PROBLEM REQUIREMENTS:
Locate the line with "en nuestro sitio" in the material. Copy that line and each one after it, through the last, exactly and with nothing else.

── PROVIDED DATA

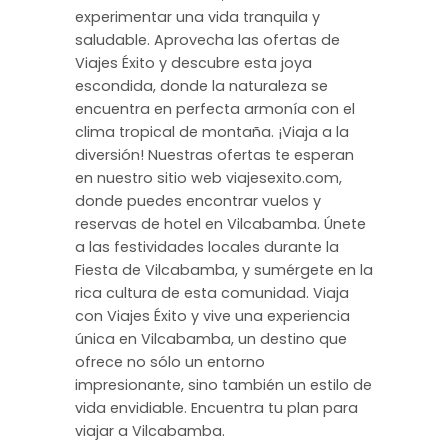
experimentar una vida tranquila y
saludable. Aprovecha las ofertas de
Viajes Éxito y descubre esta joya
escondida, donde la naturaleza se
encuentra en perfecta armonía con el
clima tropical de montaña. ¡Viaja a la
diversión! Nuestras ofertas te esperan
en nuestro sitio web viajesexito.com,
donde puedes encontrar vuelos y
reservas de hotel en Vilcabamba. Únete
a las festividades locales durante la
Fiesta de Vilcabamba, y sumérgete en la
rica cultura de esta comunidad. Viaja
con Viajes Éxito y vive una experiencia
única en Vilcabamba, un destino que
ofrece no sólo un entorno
impresionante, sino también un estilo de
vida envidiable. Encuentra tu plan para
viajar a Vilcabamba.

────

SOLUTION TO THE PROBLEM:
en nuestro sitio web viajesexito.com,
donde puedes encontrar vuelos y
reservas de hotel en Vilcabamba. Únete
a las festividades locales durante la
Fiesta de Vilcabamba, y sumérgete en la
rica cultura de esta comunidad. Viaja
con Viajes Éxito y vive una experiencia
única en Vilcabamba, un destino que
ofrece no sólo un entorno
impresionante, sino también un estilo de
vida envidiable. Encuentra tu plan para
viajar a Vilcabamba.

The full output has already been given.